Da hilft auch kein noch so gutes Mischpult, wenn die Soundkarte Murks ist, wird die Aufnahme auch keine bessere Qualität erreichen.
Eine (Signal-)Kette ist immer nur so stark wie das schwächste Glied und das ist in sehr vielen Fällen leider die Soundkarte im Rechner.

Du solltest bei der Soundkarte auf jeden Fall darauf achten, dass sie eine Break-Out Box hat, die ausserhalb des PC-Gehäuses liegt und im Idealfall sollten die A/D-Wandler in dieser Box liegen und das Signal in digitaler Form in den Rechner schicken, damit es nicht mehr von diesem gestört werden kann.

Denn im Rechner sind ein Haufen Faktoren enthalten, die stören können:
- Lüfter
- Netzteil
- Laufwerke

Diese erzeugen alle elektromagnetische Felder, die ein analoges Signal ziemlich leicht stören können.

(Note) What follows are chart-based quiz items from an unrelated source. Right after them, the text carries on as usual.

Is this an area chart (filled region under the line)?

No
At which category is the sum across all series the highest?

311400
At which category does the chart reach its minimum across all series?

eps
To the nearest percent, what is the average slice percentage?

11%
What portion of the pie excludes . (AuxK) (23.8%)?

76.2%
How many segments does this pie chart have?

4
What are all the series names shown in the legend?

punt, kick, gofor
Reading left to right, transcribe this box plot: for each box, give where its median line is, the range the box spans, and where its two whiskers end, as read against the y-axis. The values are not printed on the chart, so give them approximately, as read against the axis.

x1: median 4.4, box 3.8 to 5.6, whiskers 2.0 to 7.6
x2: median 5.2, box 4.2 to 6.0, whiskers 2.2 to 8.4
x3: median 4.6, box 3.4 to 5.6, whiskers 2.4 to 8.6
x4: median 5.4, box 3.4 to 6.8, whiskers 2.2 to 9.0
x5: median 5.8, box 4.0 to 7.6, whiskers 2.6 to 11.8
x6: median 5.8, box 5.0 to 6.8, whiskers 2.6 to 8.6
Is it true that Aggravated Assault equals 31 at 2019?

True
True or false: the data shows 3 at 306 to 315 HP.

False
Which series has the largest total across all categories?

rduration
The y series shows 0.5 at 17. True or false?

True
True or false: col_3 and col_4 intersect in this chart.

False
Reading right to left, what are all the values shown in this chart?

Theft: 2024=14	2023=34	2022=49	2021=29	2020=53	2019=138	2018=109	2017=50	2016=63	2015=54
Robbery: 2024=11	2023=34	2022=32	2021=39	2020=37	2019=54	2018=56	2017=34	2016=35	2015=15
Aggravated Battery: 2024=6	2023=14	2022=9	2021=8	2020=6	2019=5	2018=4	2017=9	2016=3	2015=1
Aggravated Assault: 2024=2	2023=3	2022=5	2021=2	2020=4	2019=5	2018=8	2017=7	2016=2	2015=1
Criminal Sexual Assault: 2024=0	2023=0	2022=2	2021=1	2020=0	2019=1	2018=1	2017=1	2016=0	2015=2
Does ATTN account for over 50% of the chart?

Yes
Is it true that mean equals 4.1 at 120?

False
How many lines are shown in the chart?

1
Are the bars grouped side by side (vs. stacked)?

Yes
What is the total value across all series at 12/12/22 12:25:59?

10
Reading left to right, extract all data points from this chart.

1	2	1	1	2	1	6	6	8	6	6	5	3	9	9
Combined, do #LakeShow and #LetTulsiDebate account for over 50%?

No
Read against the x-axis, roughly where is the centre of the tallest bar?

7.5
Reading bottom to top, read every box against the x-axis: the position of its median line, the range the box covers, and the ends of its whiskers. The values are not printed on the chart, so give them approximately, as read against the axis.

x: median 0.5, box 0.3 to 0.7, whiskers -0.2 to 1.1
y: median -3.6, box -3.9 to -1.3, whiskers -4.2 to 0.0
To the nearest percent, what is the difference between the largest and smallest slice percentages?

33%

Eine Alternative zur meist teuren Soundkarte mit Break-Out Box sind Firewire- oder USB 2.0 Audiointerfaces.


----------



## bokay (22. März 2007)

Und wenn kein Geld da ist kann man seine Soundkarte im Rechner abschirmen. Einfach ein Blatt Papier mit Alufolie bekleben und um die Soundkarte "wickeln" (Alufolie aussen)...


----------



## crit767 (22. März 2007)

Hey,

danke nochmal für deine AW! Also an sich hast du recht was die Soundkarte angeht, da ich mich wie schon erwähnt nicht allzu gut auskenne, wäre die Frage, ob ich mit der Soundkarte auch das Instrumental über meine Kopfhörer abspielen kann, während ich gleichzeitig, auf das Instrumental singe (recorde)?
Sollte dies der Fall sein, dann wäre ich dir sehr verbunden, wenn du mir eine entsprechenede Soundkarte empfehlen könntest. Thx  a lot!
Greetz
Chris


----------



## bokay (27. März 2007)

Es ist schwierig da einen konkreten Tipp abzugeben da es im Bereich 100-200 € einen haufen Verschiedener Möglichkeiten gibt... Am besten du gehts mal in einen Laden und lässt dich dort beraten bzw. dir die Auswahl zeigen und wenn du etwas konkretes im Auge hast kannst du ja nochmal fragen ob hier jemand Erfahrung hat damit oder nicht...

Mein Tip: Schau dich nach einem günstigen FW/USB Audio-Interface um das mehrere I/O besitzt die sich simultan nutzen lassen...


----------



## crit767 (31. März 2007)

Und nochmals hi,

habe mich die letzten tage mal mit der Frage beschäftigt, welche externe Soundkarte für meinen Bedarf am besten geeignet ist und habe da einen Tip bekommen. Was meint ihr dazu http://de.m-audio.com/products/de_de/FireWireSolo-main.html? 

Thx & greetz Chris


----------